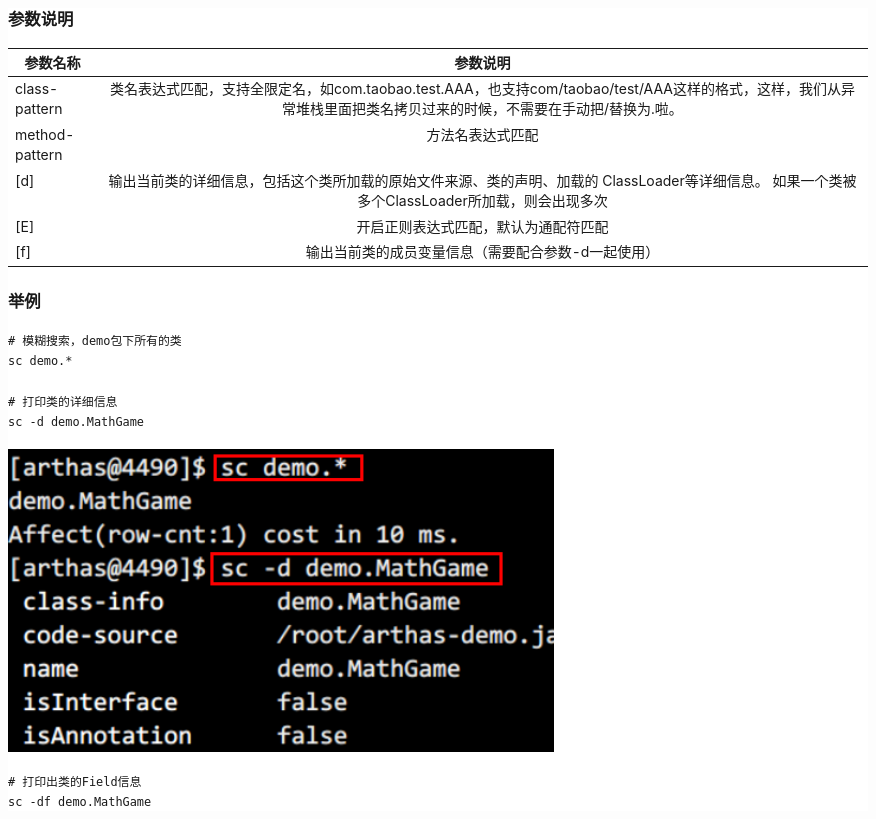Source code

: ### 参数说明

| 参数名称       |                           参数说明                           |
| -------------- | :----------------------------------------------------------: |
| class-pattern  | 类名表达式匹配，支持全限定名，如com.taobao.test.AAA，也支持com/taobao/test/AAA这样的格式，这样，我们从异常堆栈里面把类名拷贝过来的时候，不需要在手动把/替换为.啦。 |
| method-pattern |                       方法名表达式匹配                       |
| [d]            | 输出当前类的详细信息，包括这个类所加载的原始文件来源、类的声明、加载的 ClassLoader等详细信息。 如果一个类被多个ClassLoader所加载，则会出现多次 |
| [E]            |             开启正则表达式匹配，默认为通配符匹配             |
| [f]            |      输出当前类的成员变量信息（需要配合参数-d一起使用）      |


### 举例

```shell
# 模糊搜索，demo包下所有的类
sc demo.*

# 打印类的详细信息
sc -d demo.MathGame
```

![输入图片说明](images/QQ%E6%88%AA%E5%9B%BE20220118145603.png "QQ截图20201229183512.png")

```shell
# 打印出类的Field信息
sc -df demo.MathGame
```
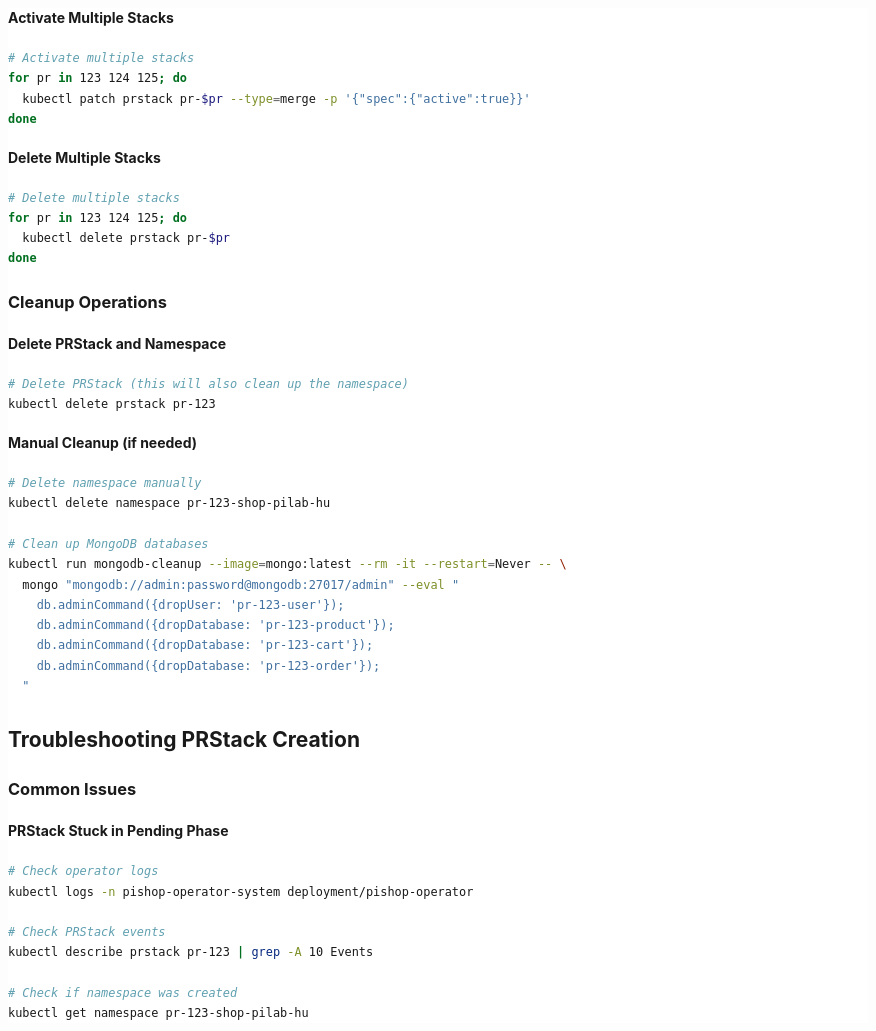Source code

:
 ```bash
```

#### Activate Multiple Stacks

```bash
# Activate multiple stacks
for pr in 123 124 125; do
  kubectl patch prstack pr-$pr --type=merge -p '{"spec":{"active":true}}'
done
```

#### Delete Multiple Stacks

```bash
# Delete multiple stacks
for pr in 123 124 125; do
  kubectl delete prstack pr-$pr
done
```

### Cleanup Operations

#### Delete PRStack and Namespace

```bash
# Delete PRStack (this will also clean up the namespace)
kubectl delete prstack pr-123
```

#### Manual Cleanup (if needed)

```bash
# Delete namespace manually
kubectl delete namespace pr-123-shop-pilab-hu

# Clean up MongoDB databases
kubectl run mongodb-cleanup --image=mongo:latest --rm -it --restart=Never -- \
  mongo "mongodb://admin:password@mongodb:27017/admin" --eval "
    db.adminCommand({dropUser: 'pr-123-user'});
    db.adminCommand({dropDatabase: 'pr-123-product'});
    db.adminCommand({dropDatabase: 'pr-123-cart'});
    db.adminCommand({dropDatabase: 'pr-123-order'});
  "
```

## Troubleshooting PRStack Creation

### Common Issues

#### PRStack Stuck in Pending Phase

```bash
# Check operator logs
kubectl logs -n pishop-operator-system deployment/pishop-operator

# Check PRStack events
kubectl describe prstack pr-123 | grep -A 10 Events

# Check if namespace was created
kubectl get namespace pr-123-shop-pilab-hu
```

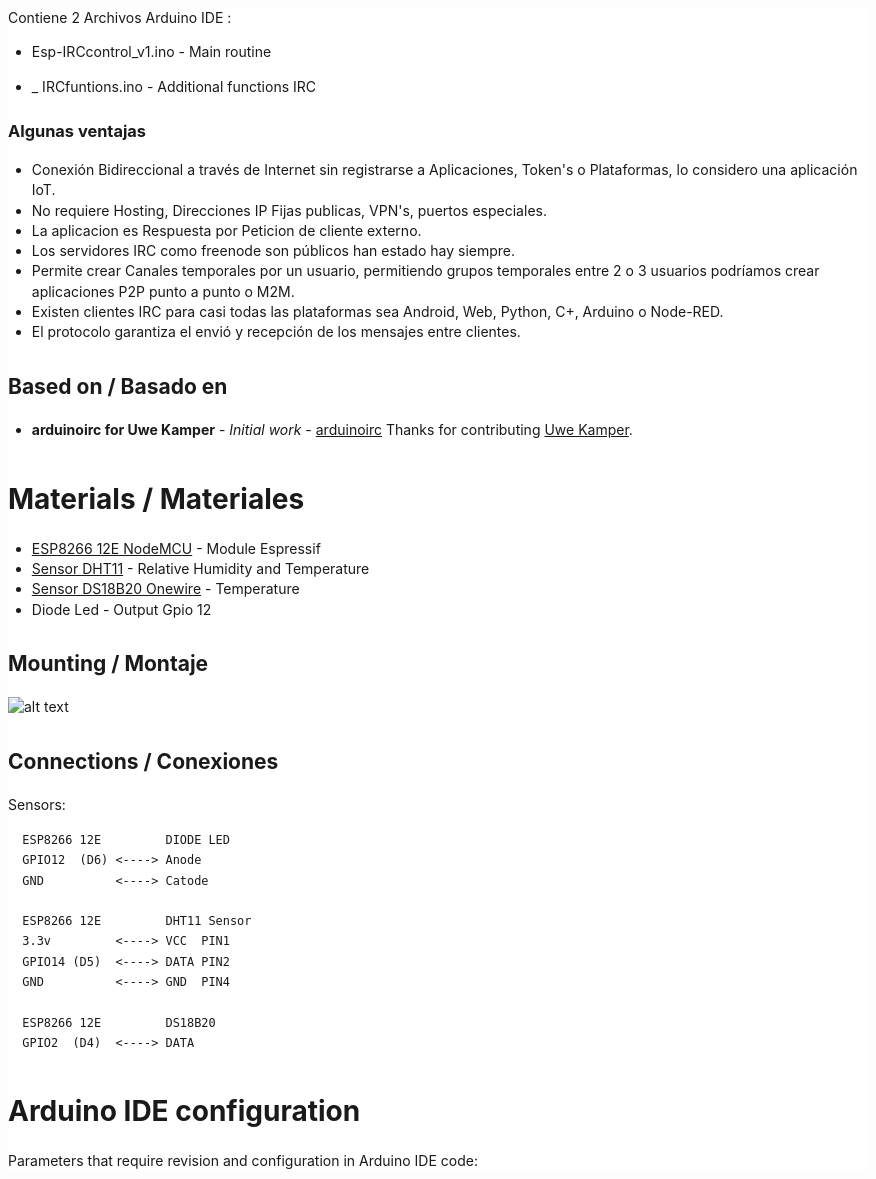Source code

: Contiene 2 Archivos Arduino IDE :

* Esp-IRCcontrol_v1.ino  - Main routine 

* _ IRCfuntions.ino  - Additional functions IRC 

###  Algunas ventajas
* Conexión Bidireccional a través de Internet sin registrarse a Aplicaciones, Token's o Plataformas, lo considero una aplicación IoT.
* No requiere Hosting, Direcciones IP Fijas publicas, VPN's, puertos especiales.
* La aplicacion es Respuesta por Peticion de cliente externo.
* Los servidores IRC como freenode son públicos han estado hay siempre.
* Permite crear Canales temporales por un usuario, permitiendo grupos temporales entre 2 o 3 usuarios podríamos crear aplicaciones P2P punto a punto o M2M.
* Existen clientes IRC para casi todas las plataformas sea Android, Web, Python, C+, Arduino o Node-RED.
* El protocolo garantiza el envió y recepción de los mensajes entre clientes.

## Based on / Basado en
* **arduinoirc for Uwe Kamper** - *Initial work* - [arduinoirc](https://github.com/uwekamper/arduinoirc)
Thanks for contributing  [Uwe Kamper](https://github.com/uwekamper).

# Materials / Materiales
* [ESP8266 12E NodeMCU](http://s.click.aliexpress.com/e/b6QNZfy) - Module Espressif
* [Sensor DHT11](http://s.click.aliexpress.com/e/meqfuNv) - Relative Humidity and Temperature
* [Sensor DS18B20 Onewire](http://s.click.aliexpress.com/e/meqfuNv) - Temperature
* Diode Led - Output Gpio 12

## Mounting / Montaje
![alt text](http://pdacontroles.com/wp-content/uploads/2018/04/ESP-IRCcontrol-v10_MINI.png "ESP-IRCCONTROL")

## Connections / Conexiones
Sensors:

```
  ESP8266 12E         DIODE LED
  GPIO12  (D6) <----> Anode
  GND          <----> Catode 
    
  ESP8266 12E         DHT11 Sensor
  3.3v         <----> VCC  PIN1
  GPIO14 (D5)  <----> DATA PIN2  
  GND          <----> GND  PIN4
  
  ESP8266 12E         DS18B20
  GPIO2  (D4)  <----> DATA
```
# Arduino IDE configuration
Parameters that require revision and configuration in Arduino IDE code:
------------------------------------------------
* WORK TASK
Exclude images and repeat all entries exactly.

* WRITTEN SOLUTION
Source code

: ### 参数说明

| 参数名称       |                           参数说明                           |
| -------------- | :----------------------------------------------------------: |
| class-pattern  | 类名表达式匹配，支持全限定名，如com.taobao.test.AAA，也支持com/taobao/test/AAA这样的格式，这样，我们从异常堆栈里面把类名拷贝过来的时候，不需要在手动把/替换为.啦。 |
| method-pattern |                       方法名表达式匹配                       |
| [d]            | 输出当前类的详细信息，包括这个类所加载的原始文件来源、类的声明、加载的 ClassLoader等详细信息。 如果一个类被多个ClassLoader所加载，则会出现多次 |
| [E]            |             开启正则表达式匹配，默认为通配符匹配             |
| [f]            |      输出当前类的成员变量信息（需要配合参数-d一起使用）      |


### 举例

```shell
# 模糊搜索，demo包下所有的类
sc demo.*

# 打印类的详细信息
sc -d demo.MathGame
```

![输入图片说明](images/QQ%E6%88%AA%E5%9B%BE20220118145603.png "QQ截图20201229183512.png")

```shell
# 打印出类的Field信息
sc -df demo.MathGame
```
Source code

:
 ```bash
```

#### Activate Multiple Stacks

```bash
# Activate multiple stacks
for pr in 123 124 125; do
  kubectl patch prstack pr-$pr --type=merge -p '{"spec":{"active":true}}'
done
```

#### Delete Multiple Stacks

```bash
# Delete multiple stacks
for pr in 123 124 125; do
  kubectl delete prstack pr-$pr
done
```

### Cleanup Operations

#### Delete PRStack and Namespace

```bash
# Delete PRStack (this will also clean up the namespace)
kubectl delete prstack pr-123
```

#### Manual Cleanup (if needed)

```bash
# Delete namespace manually
kubectl delete namespace pr-123-shop-pilab-hu

# Clean up MongoDB databases
kubectl run mongodb-cleanup --image=mongo:latest --rm -it --restart=Never -- \
  mongo "mongodb://admin:password@mongodb:27017/admin" --eval "
    db.adminCommand({dropUser: 'pr-123-user'});
    db.adminCommand({dropDatabase: 'pr-123-product'});
    db.adminCommand({dropDatabase: 'pr-123-cart'});
    db.adminCommand({dropDatabase: 'pr-123-order'});
  "
```

## Troubleshooting PRStack Creation

### Common Issues

#### PRStack Stuck in Pending Phase

```bash
# Check operator logs
kubectl logs -n pishop-operator-system deployment/pishop-operator

# Check PRStack events
kubectl describe prstack pr-123 | grep -A 10 Events

# Check if namespace was created
kubectl get namespace pr-123-shop-pilab-hu
```

Source code

: Contiene 2 Archivos Arduino IDE :

* Esp-IRCcontrol_v1.ino  - Main routine 

* _ IRCfuntions.ino  - Additional functions IRC 

###  Algunas ventajas
* Conexión Bidireccional a través de Internet sin registrarse a Aplicaciones, Token's o Plataformas, lo considero una aplicación IoT.
* No requiere Hosting, Direcciones IP Fijas publicas, VPN's, puertos especiales.
* La aplicacion es Respuesta por Peticion de cliente externo.
* Los servidores IRC como freenode son públicos han estado hay siempre.
* Permite crear Canales temporales por un usuario, permitiendo grupos temporales entre 2 o 3 usuarios podríamos crear aplicaciones P2P punto a punto o M2M.
* Existen clientes IRC para casi todas las plataformas sea Android, Web, Python, C+, Arduino o Node-RED.
* El protocolo garantiza el envió y recepción de los mensajes entre clientes.

## Based on / Basado en
* **arduinoirc for Uwe Kamper** - *Initial work* - [arduinoirc](https://github.com/uwekamper/arduinoirc)
Thanks for contributing  [Uwe Kamper](https://github.com/uwekamper).

# Materials / Materiales
* [ESP8266 12E NodeMCU](http://s.click.aliexpress.com/e/b6QNZfy) - Module Espressif
* [Sensor DHT11](http://s.click.aliexpress.com/e/meqfuNv) - Relative Humidity and Temperature
* [Sensor DS18B20 Onewire](http://s.click.aliexpress.com/e/meqfuNv) - Temperature
* Diode Led - Output Gpio 12

## Mounting / Montaje
![alt text](http://pdacontroles.com/wp-content/uploads/2018/04/ESP-IRCcontrol-v10_MINI.png "ESP-IRCCONTROL")

## Connections / Conexiones
Sensors:

```
  ESP8266 12E         DIODE LED
  GPIO12  (D6) <----> Anode
  GND          <----> Catode 
    
  ESP8266 12E         DHT11 Sensor
  3.3v         <----> VCC  PIN1
  GPIO14 (D5)  <----> DATA PIN2  
  GND          <----> GND  PIN4
  
  ESP8266 12E         DS18B20
  GPIO2  (D4)  <----> DATA
```
# Arduino IDE configuration
Parameters that require revision and configuration in Arduino IDE code:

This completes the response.